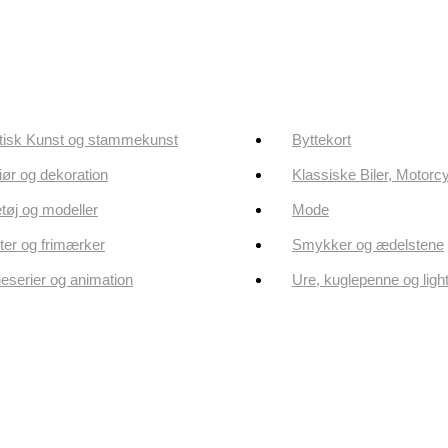
tisk Kunst og stammekunst
Byttekort
riør og dekoration
Klassiske Biler, Motorc
tøj og modeller
Mode
er og frimærker
Smykker og ædelstene
eserier og animation
Ure, kuglepenne og ligh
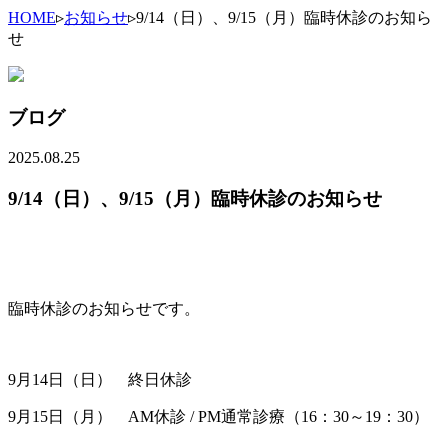
HOME
▹
お知らせ
▹
9/14（日）、9/15（月）臨時休診のお知ら
せ
ブログ
2025.08.25
9/14（日）、9/15（月）臨時休診のお知らせ
臨時休診のお知らせです。
9月14日（日） 終日休診
9月15日（月） AM休診 / PM通常診療（16：30～19：30）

▬▬▬▬▬▬

__Task details__
Reproduce the text of all the records above verbatim, omitting the pictures from your answer.

__Response__
tisk Kunst og stammekunst
Byttekort
riør og dekoration
Klassiske Biler, Motorc
tøj og modeller
Mode
er og frimærker
Smykker og ædelstene
eserier og animation
Ure, kuglepenne og ligh
HOME
▹
お知らせ
▹
9/14（日）、9/15（月）臨時休診のお知ら
せ
ブログ
2025.08.25
9/14（日）、9/15（月）臨時休診のお知らせ
臨時休診のお知らせです。
9月14日（日） 終日休診
9月15日（月） AM休診 / PM通常診療（16：30～19：30）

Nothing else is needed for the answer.